Back on topic: I have read and heard that sw prices change like gas prices. Is this true?

These are rentals, & i try to use mid grade paints, & have been succesful so far about upselling it.


----------



## cdaniels (Oct 20, 2012)

Abut the only thing I have ever used speedwall on was ceilings.Maybe a closet or two.


----------



## IL_Painter (Dec 4, 2010)

driftweed said:


> So, either the customer supplies glidden ultra hide or i buy pratt & lambert. My supplier has been a godsend, offering advice in techniques, and killer service since day 1 of my painting career.
> 
> When the practice sprayer broke, i got a shiny new 390 from a sherwin williams store. They asked to give their paint a shot.
> 
> ...


All i have to say is sherwin williams products are all overpriced crap


----------



## MikeCalifornia (Aug 26, 2012)

NO SW prices do not change like gas. If you have an account, either charge or cash, you will be put on level pricing based on your "potential volume" not how much you have spent in the store. I would recommend talking to the manager who can quote a few products to you and input them on your account, which can be used at any SW store. Try the EcoSelect line, budget grade, budget price, flat, satin, and semi.


----------



## Damon T (Nov 22, 2008)

The only difference is occasionally the price of gas goes down. The price of SW just goes up. And up. And then you haggle with your rep and get it down for a while on a few products. And then when you're not looking they go up. And up.


----------



## 6126 (May 9, 2010)

SW isn't the same company it used to be  After 30 years of being a loyal SW customer, I switched over to a local brand (Miller Paint). I am now getting way better products for less money. Look at "Duration Home" prices the 5 or 6 years.  If SW products weren't ridiculously overpriced, they wouldn't be constantly having 30 and 40% off sales  Not only do the prices keep going up, the paint ain't what it used to be either


----------



## Romanski (May 4, 2008)

Woodland said:


> SW isn't the same company it used to be  After 30 years of being a loyal SW customer, I switched over to a local brand (Miller Paint). I am now getting way better products for less money.

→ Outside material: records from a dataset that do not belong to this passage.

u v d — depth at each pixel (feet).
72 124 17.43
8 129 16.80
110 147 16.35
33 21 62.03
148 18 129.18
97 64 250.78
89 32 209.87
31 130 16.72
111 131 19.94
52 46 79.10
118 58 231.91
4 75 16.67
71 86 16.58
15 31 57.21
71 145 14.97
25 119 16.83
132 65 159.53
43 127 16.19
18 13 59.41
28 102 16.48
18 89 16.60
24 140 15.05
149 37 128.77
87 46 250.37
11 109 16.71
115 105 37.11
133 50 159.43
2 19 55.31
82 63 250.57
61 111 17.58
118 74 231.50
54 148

Look at "Duration Home" prices the 5 or 6 years.  If SW products weren't ridiculously overpriced, they wouldn't be constantly having 30 and 40% off sales  Not only do the prices keep going up, the paint ain't what it used to be either


Miller isn't that bad Woodland... but I think you are over playing it just a tad. I would defiantly not say its way better.

Proclassic > Evolution trim
Resilience = Evolution exterior
Superpaint >>>>>> Acri-lite (Miller says acri-lite is comparable to superpaint, SW says its comparable to A-100)
Cashmere = Evolution walls

This is only my 10th year painting, so you have alot more experience, but this is just my general assumption. Price wise you have a point, but not performance IMO.


----------



## TJ Paint (Jun 18, 2009)

Rentals?

Why spend any time thinking about it?

Just use some cheap crap that is easy to work with.


----------



## 6126 (May 9, 2010)

Romanski said:


> Miller isn't that bad Woodland... but I think you are over playing it just a tad. I would defiantly not say its way better.
> 
> Proclassic > Evolution trim
> Resilience = Evolution exterior
> ...


My bad. I'm not very good at expressing my thoughts and words on a keyboard. I didn't so much mean they make a better paint. I believe all paint companies make cheap paint, medium grade paint, and premium grade paints. In my last post I should have said way better "Value" My bad.  When I said "way better products", I meant for my money. I get "Evolution" exterior paint for a better price than I was paying for Super Paint. I don't really use Acri-lite. I get Evolution interior for almost $10 cheaper per gallon than "Duration Home" 
Sherwin-Williams makes some good paint. If they didn't I would not have done business with them for 30 years. But, the prices just keep going up and up and up and up and up......... Its getting harder and harder to stay competitive with them. 
SW pissed me off last month, so wanting to look intoother options, I met with a Miller Rep. I'm glad I did. He killed my SW prices :thumbup: and hooked me up :yes:


----------



## TJ Paint (Jun 18, 2009)

TJ Paint said:


> Rentals?
> 
> Why spend any time thinking about it?
> 
> Just use some cheap crap that is easy to work with.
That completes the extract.